• _Фрагмент страницы_:
* * * * * * *

Оглавление | Каталог библиотеки

не прочитано
Прочитано: 0%

Старые девы из Осло

"Курьер", 09.03.2002, Бруклин, Нью-Йорк, n10


         27 декабря 1961 года из Хельсинки в США бежал сотрудник резидентуры ПГУ КГБ в Финляндии майор Анатолий Голицын. Во время допросов на конспиративной квартире ЦРУ он сделал сенсационное заявление о проникновении агентов КГБ в государственные структуры многих стран Запада, и прежде всего, в спецслужбы. Поначалу словам Голицына не придали особого значения. Но после того как с перебежчиком начал работать начальник отдела контрразведки ЦРУ Джеймс Энглтон, охота на советских "кротов" получила невиданный доселе размах.
         Причиной послужило то, что Энглтон в свое время был другом небезызвестного Гарольда (Кима) Филби и даже называл его своим учителем. Поэтому предательство Филби глубоко потрясло Энглтона и породило в нем почти параноидальную подозрительность.Агентов КГБ стали искать не только в ЦРУ, но и в спецслужбах Канады и Западной Европы, в том числе и Норвегии, в военной разведке которой, по утверждению Голицына, окопался советский "крот".
         В заявлении Голицына было немало правды. После окончания второй мировой войны, когда для Москвы главным противником стали США и их союзники, советская разведка активизировала работу по проникновению в западные спецслужбы. Правильность такой стратегии подтвердил случай с заместителем резидента ИНО НКГБ в Турции Константином Волковым. 27 августа 1945 года он установил контакт с английской разведкой и в обмен на предоставление политического убежища пообещал сообщить англичанам имена семи советских агентов в Форин оффисе и СИС. Однако Филби, работавший в то время в контрразведывательном отделе СИС, успел сообщить в Москву о предательстве Волкова, и 24 сентября 1945 года того вместе с женой "эвакуировали" в СССР, отдали под суд и расстреляли.

* * * * * * *

• _Приложенные записи_:
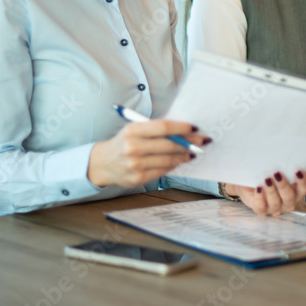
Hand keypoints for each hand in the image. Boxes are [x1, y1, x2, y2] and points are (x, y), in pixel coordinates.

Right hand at [87, 120, 208, 187]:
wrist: (103, 163)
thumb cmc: (124, 142)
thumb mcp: (134, 129)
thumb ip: (155, 129)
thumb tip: (182, 130)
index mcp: (132, 130)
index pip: (163, 127)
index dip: (181, 128)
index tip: (194, 128)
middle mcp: (132, 147)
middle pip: (168, 144)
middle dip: (189, 143)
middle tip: (202, 141)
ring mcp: (135, 165)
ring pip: (168, 159)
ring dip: (184, 155)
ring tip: (194, 152)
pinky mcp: (138, 178)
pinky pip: (163, 171)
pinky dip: (174, 165)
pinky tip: (180, 160)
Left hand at [222, 170, 305, 215]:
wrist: (249, 184)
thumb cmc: (266, 174)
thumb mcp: (274, 168)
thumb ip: (281, 162)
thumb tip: (283, 145)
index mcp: (295, 191)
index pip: (304, 188)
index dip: (303, 181)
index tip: (298, 170)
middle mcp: (287, 202)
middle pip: (289, 197)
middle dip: (283, 185)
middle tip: (277, 173)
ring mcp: (274, 208)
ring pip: (276, 203)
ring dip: (271, 191)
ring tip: (266, 179)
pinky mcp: (261, 210)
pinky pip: (261, 207)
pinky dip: (260, 197)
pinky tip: (258, 188)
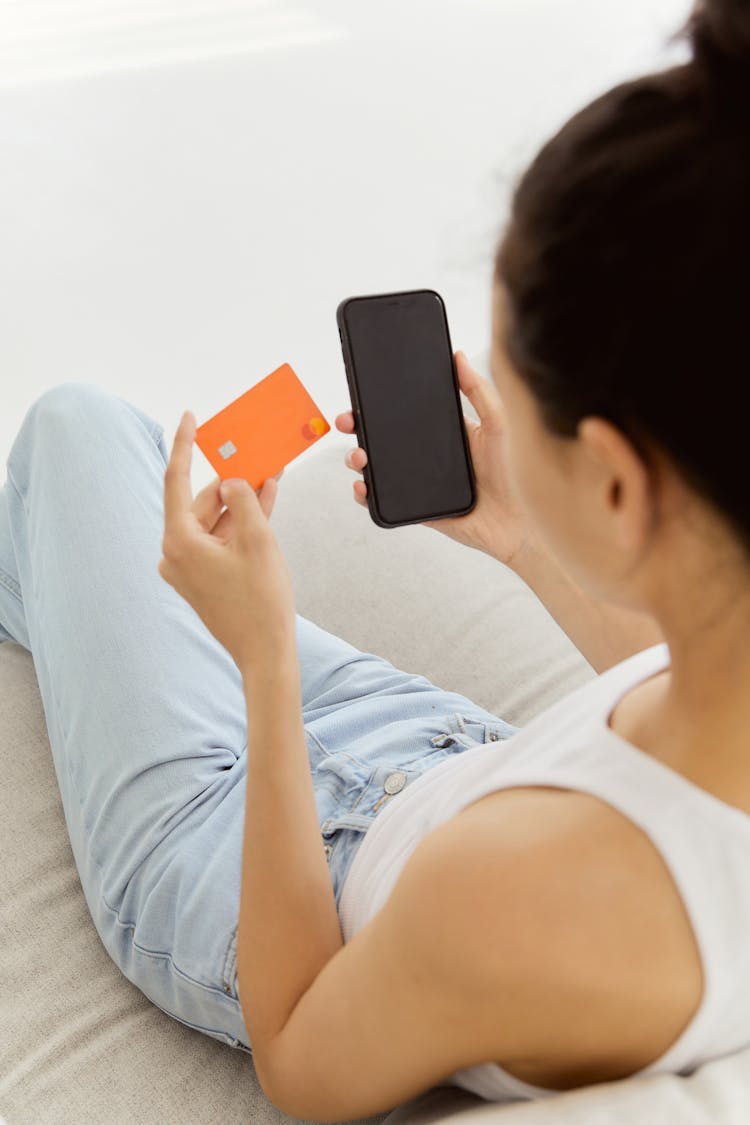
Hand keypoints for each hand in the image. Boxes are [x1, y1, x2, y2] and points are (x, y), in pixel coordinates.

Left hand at [158, 410, 295, 671]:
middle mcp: (176, 554)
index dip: (185, 445)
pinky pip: (220, 539)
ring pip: (215, 521)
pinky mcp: (203, 577)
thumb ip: (244, 500)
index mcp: (179, 542)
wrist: (265, 653)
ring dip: (241, 502)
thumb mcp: (258, 540)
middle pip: (203, 502)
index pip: (177, 480)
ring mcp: (188, 568)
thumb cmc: (261, 602)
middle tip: (255, 456)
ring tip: (270, 478)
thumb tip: (232, 480)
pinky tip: (265, 502)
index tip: (189, 417)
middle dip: (232, 481)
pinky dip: (240, 523)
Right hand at [335, 350, 539, 566]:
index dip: (382, 402)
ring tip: (359, 456)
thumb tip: (459, 356)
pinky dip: (367, 494)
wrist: (522, 524)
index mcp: (447, 431)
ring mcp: (420, 482)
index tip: (363, 390)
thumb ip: (479, 391)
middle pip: (383, 437)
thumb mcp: (499, 424)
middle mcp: (430, 455)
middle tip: (348, 420)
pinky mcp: (418, 508)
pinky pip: (384, 501)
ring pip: (378, 466)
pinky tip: (363, 486)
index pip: (407, 411)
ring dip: (358, 459)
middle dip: (358, 426)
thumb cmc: (519, 474)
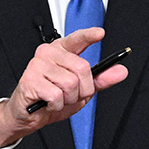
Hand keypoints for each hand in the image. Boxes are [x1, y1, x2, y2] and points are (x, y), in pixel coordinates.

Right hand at [0, 27, 127, 148]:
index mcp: (62, 51)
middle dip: (83, 89)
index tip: (100, 33)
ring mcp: (38, 65)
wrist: (29, 115)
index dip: (89, 35)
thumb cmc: (52, 98)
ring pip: (70, 83)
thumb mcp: (81, 90)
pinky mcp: (30, 80)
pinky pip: (56, 95)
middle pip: (82, 68)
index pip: (77, 39)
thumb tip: (120, 71)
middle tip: (71, 95)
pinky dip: (57, 105)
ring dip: (68, 99)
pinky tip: (48, 103)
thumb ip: (100, 79)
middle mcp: (49, 54)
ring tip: (57, 99)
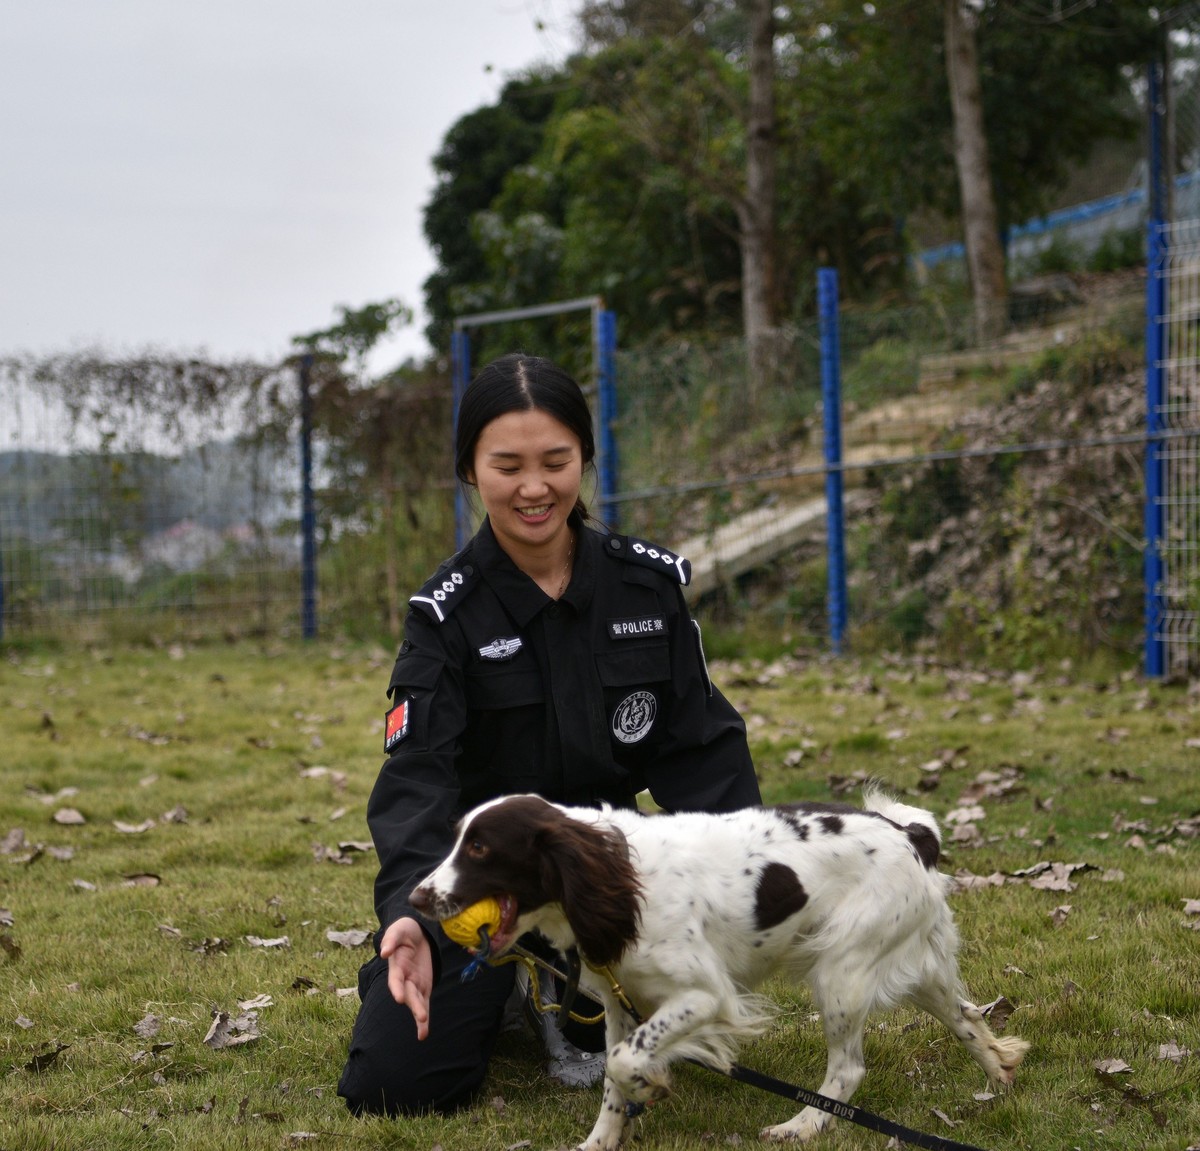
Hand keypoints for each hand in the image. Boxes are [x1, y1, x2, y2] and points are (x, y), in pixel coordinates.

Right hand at [379, 917, 433, 1039]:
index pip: (396, 979)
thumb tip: (384, 952)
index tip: (400, 997)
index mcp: (396, 966)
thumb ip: (391, 939)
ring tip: (423, 1027)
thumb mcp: (398, 930)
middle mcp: (404, 979)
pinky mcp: (423, 987)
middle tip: (421, 1016)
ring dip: (420, 1014)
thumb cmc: (403, 932)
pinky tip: (423, 1034)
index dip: (397, 988)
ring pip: (417, 1001)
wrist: (415, 933)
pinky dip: (423, 1019)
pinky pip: (424, 1004)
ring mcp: (414, 984)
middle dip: (414, 1005)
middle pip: (408, 993)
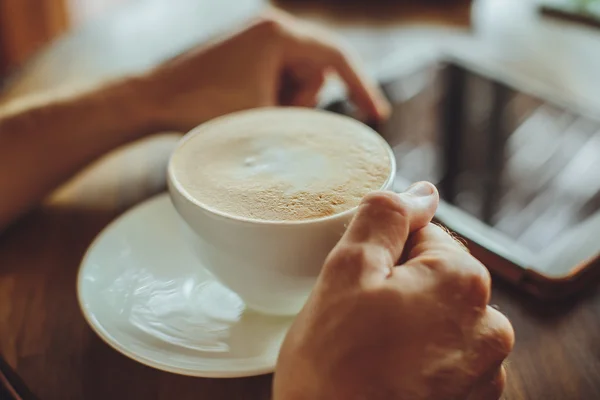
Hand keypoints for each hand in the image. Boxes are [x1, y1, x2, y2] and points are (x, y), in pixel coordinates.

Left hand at [137, 10, 389, 131]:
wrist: (153, 99)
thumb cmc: (202, 108)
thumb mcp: (263, 119)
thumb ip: (302, 123)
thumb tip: (333, 137)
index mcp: (278, 34)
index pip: (337, 57)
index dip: (362, 86)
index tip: (376, 115)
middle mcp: (270, 27)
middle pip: (318, 67)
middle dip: (305, 99)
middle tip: (278, 119)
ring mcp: (257, 37)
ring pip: (299, 73)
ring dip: (289, 99)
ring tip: (259, 115)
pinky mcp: (246, 50)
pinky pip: (280, 73)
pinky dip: (275, 95)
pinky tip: (251, 108)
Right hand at [273, 182, 513, 399]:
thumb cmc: (332, 367)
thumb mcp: (346, 272)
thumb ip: (385, 217)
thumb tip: (421, 191)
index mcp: (462, 280)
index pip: (424, 234)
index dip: (382, 256)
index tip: (360, 286)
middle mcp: (488, 324)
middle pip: (435, 276)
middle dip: (398, 288)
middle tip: (359, 320)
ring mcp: (484, 368)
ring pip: (439, 316)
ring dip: (409, 323)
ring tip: (371, 353)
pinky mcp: (473, 398)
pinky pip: (446, 355)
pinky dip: (420, 357)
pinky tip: (387, 374)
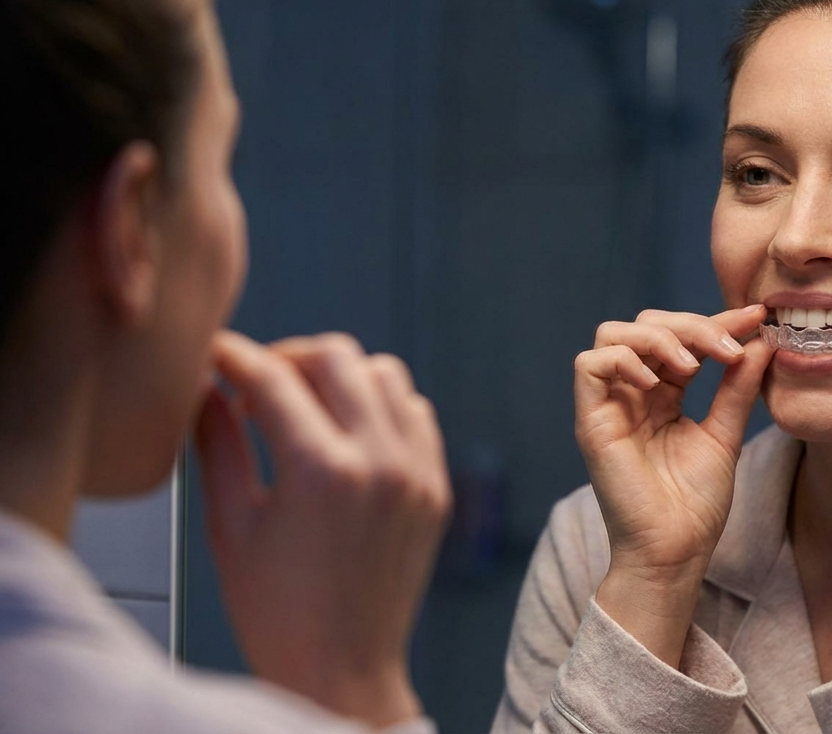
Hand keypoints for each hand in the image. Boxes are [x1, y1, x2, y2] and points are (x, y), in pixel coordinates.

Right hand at [194, 331, 450, 727]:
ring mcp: (417, 472)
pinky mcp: (436, 487)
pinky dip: (382, 405)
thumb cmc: (276, 611)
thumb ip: (216, 444)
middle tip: (256, 384)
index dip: (235, 357)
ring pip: (384, 375)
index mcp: (320, 471)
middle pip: (336, 356)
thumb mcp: (228, 525)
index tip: (216, 353)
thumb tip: (206, 387)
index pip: (273, 378)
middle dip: (288, 357)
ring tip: (304, 407)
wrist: (341, 668)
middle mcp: (379, 461)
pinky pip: (416, 413)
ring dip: (340, 376)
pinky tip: (348, 431)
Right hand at [574, 305, 771, 664]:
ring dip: (658, 337)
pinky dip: (624, 360)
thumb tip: (760, 340)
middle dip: (691, 324)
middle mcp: (632, 393)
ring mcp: (609, 405)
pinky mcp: (591, 422)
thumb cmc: (696, 504)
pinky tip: (657, 383)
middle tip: (727, 347)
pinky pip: (590, 365)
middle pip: (646, 323)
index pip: (681, 337)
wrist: (675, 552)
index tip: (757, 318)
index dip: (716, 320)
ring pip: (613, 333)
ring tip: (693, 366)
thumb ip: (737, 387)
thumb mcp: (725, 434)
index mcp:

* * * * * * *

• _Ваша задача_:
Перепишите дословно отрывок статьи от «Старые девы из» до «невиданный доселе размах.». Приложенные записи никак не связаны со статьей.

• _Решение задания_:
Старые девы из Осло

"Курьер", 09.03.2002, Бруклин, Нью-Йорк, n10


         27 декабря 1961 года из Хельсинки в США бежал сотрудник резидентуры ПГУ КГБ в Финляндии майор Анатолий Голицын. Во время допросов на конспиративной квартире ЦРУ он сделал сенсационное заявление о проникновении агентов КГБ в государственные структуры многих стран Запада, и прежде всего, в спецслужбы. Поначалу словам Голицына не придали особого значения. Но после того как с перебежчиком начал работать начальник отдела контрразведки ЦРУ Джеймс Энглтон, охота на советских "кротов" получила невиданный доселе размах.